EXERCISE DETAILS:
Retype every line of the listing below without changing any character.
*** Opening of GIVEN DATA ***
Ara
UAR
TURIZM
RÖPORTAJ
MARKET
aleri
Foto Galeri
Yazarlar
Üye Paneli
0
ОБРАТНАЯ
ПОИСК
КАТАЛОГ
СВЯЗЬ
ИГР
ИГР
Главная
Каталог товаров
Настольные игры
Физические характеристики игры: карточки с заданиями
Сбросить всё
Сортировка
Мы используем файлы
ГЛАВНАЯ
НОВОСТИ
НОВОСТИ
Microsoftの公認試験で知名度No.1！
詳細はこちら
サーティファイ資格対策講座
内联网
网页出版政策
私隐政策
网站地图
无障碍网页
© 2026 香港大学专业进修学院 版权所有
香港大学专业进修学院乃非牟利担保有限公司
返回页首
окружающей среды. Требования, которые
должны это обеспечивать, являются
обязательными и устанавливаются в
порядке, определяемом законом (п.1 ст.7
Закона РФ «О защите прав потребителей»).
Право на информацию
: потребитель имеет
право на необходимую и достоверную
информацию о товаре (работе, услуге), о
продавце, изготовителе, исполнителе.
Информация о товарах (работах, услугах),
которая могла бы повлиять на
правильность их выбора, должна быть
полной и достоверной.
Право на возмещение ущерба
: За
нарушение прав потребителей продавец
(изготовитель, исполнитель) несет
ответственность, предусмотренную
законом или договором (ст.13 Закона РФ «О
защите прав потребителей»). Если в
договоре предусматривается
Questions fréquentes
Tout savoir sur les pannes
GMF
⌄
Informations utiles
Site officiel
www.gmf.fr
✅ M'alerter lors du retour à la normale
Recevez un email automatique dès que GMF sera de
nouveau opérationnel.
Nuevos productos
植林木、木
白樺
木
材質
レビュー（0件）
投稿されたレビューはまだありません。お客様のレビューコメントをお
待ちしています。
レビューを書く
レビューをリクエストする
*** Close of GIVEN DATA ***
EXERCISE RESULT:
Ara
UAR
TURIZM
RÖPORTAJ
MARKET
aleri
Foto Galeri
Yazarlar
Üye Paneli
0
ОБРАТНАЯ
ПОИСК
КАТАЛОГ
СВЯЗЬ
ИГР
ИГР
Главная
Каталог товаров
Настольные игры
Физические характеристики игры: карточки с заданиями
Сбросить всё
Сортировка
Мы используем файлы
ГЛАВНАЯ
НОВОСТИ
НОВОСТИ
Microsoftの公認試験で知名度No.1！
詳細はこちら
サーティファイ資格対策講座
内联网
网页出版政策
私隐政策
网站地图
无障碍网页
© 2026 香港大学专业进修学院 版权所有
香港大学专业进修学院乃非牟利担保有限公司
返回页首
окружающей среды. Требования, которые
должны это обеспечивать, являются
обязательными и устанавливаются в
порядке, определяемом законом (п.1 ст.7
Закона РФ «О защите прав потребителей»).
Право на информацию
: потребитель имеет
право на необходимую и достоверную
информацию о товаре (работе, услуге), о
продавце, изготовителе, исполнителе.
Информация о товарах (работах, услугах),
которая могла бы повлиять на
правильность их выбора, должна быть
полной и достоверной.
Право на возмещение ущерба
: За
нарушение прав потребителей продавец
(изготовитель, исполнитель) несет
ответственность, предусмотренную
законом или договором (ст.13 Закона РФ «О
защите прав потребителей»). Если в
договоре предусматривается
Questions fréquentes
Tout savoir sur les pannes
GMF
⌄
Informations utiles
Site officiel
www.gmf.fr
✅ M'alerter lors du retour à la normale
Recevez un email automatique dès que GMF sera de
nouveau opérationnel.
Nuevos productos
植林木、木
白樺
木
材質
レビュー（0件）
投稿されたレビューはまだありません。お客様のレビューコメントをお
待ちしています。
レビューを書く
レビューをリクエストする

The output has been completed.